Your task: Rewrite every line of the items below as a numbered list, leaving out the blank lines.

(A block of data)
************
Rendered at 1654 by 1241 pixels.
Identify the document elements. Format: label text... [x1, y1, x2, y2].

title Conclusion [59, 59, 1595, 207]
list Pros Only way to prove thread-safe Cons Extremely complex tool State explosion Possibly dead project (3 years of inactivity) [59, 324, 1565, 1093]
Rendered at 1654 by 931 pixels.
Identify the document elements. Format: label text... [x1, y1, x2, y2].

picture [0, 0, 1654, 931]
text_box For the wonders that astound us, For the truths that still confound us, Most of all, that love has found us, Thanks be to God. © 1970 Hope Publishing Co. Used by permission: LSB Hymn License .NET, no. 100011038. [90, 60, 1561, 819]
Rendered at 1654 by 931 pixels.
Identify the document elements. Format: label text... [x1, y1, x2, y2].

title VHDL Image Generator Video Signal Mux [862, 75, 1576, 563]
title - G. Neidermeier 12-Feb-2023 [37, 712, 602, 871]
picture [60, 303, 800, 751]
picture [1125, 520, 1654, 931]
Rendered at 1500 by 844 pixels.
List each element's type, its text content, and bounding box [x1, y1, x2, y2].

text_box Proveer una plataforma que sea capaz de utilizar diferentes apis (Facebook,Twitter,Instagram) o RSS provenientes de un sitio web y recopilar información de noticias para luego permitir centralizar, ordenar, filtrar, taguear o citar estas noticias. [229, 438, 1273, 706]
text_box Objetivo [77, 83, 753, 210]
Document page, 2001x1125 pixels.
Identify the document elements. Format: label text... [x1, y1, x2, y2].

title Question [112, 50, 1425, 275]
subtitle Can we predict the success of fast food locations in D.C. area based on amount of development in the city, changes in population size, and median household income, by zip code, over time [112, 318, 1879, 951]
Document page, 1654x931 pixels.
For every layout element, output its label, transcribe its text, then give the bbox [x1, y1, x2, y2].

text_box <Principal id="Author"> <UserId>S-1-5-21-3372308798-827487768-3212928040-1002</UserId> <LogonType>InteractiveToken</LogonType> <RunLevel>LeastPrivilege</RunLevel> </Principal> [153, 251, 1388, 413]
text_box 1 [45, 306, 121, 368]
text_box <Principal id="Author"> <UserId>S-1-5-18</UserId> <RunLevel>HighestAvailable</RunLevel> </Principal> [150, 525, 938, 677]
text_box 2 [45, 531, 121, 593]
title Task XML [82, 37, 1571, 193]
************
Output below:
1. Rendered at 1654 by 1241 pixels.
2. Identify the document elements. Format: label text... [x1, y1, x2, y2].
3. title Conclusion [59, 59, 1595, 207]
4. list Pros Only way to prove thread-safe Cons Extremely complex tool State explosion Possibly dead project (3 years of inactivity) [59, 324, 1565, 1093]
5. Rendered at 1654 by 931 pixels.
6. Identify the document elements. Format: label text... [x1, y1, x2, y2].
7. picture [0, 0, 1654, 931]
8. text_box For the wonders that astound us, For the truths that still confound us, Most of all, that love has found us, Thanks be to God. © 1970 Hope Publishing Co. Used by permission: LSB Hymn License .NET, no. 100011038. [90, 60, 1561, 819]
9. Rendered at 1654 by 931 pixels.
10. Identify the document elements. Format: label text... [x1, y1, x2, y2].
11. title VHDL Image Generator Video Signal Mux [862, 75, 1576, 563]
12. title - G. Neidermeier 12-Feb-2023 [37, 712, 602, 871]
13. picture [60, 303, 800, 751]
14. picture [1125, 520, 1654, 931]
15. Rendered at 1500 by 844 pixels.
16. List each element's type, its text content, and bounding box [x1, y1, x2, y2].
17. text_box Proveer una plataforma que sea capaz de utilizar diferentes apis (Facebook,Twitter,Instagram) o RSS provenientes de un sitio web y recopilar información de noticias para luego permitir centralizar, ordenar, filtrar, taguear o citar estas noticias. [229, 438, 1273, 706]
18. text_box Objetivo [77, 83, 753, 210]
19. Document page, 2001x1125 pixels.
20. Identify the document elements. Format: label text... [x1, y1, x2, y2].
21. title Question [112, 50, 1425, 275]
22. subtitle Can we predict the success of fast food locations in D.C. area based on amount of development in the city, changes in population size, and median household income, by zip code, over time [112, 318, 1879, 951]
23. Document page, 1654x931 pixels.
24. For every layout element, output its label, transcribe its text, then give the bbox [x1, y1, x2, y2].
25. text_box <Principal id="Author"> <UserId>S-1-5-21-3372308798-827487768-3212928040-1002</UserId> <LogonType>InteractiveToken</LogonType> <RunLevel>LeastPrivilege</RunLevel> </Principal> [153, 251, 1388, 413]
26. text_box 1 [45, 306, 121, 368]
27. text_box <Principal id="Author"> <UserId>S-1-5-18</UserId> <RunLevel>HighestAvailable</RunLevel> </Principal> [150, 525, 938, 677]
28. text_box 2 [45, 531, 121, 593]
29. title Task XML [82, 37, 1571, 193]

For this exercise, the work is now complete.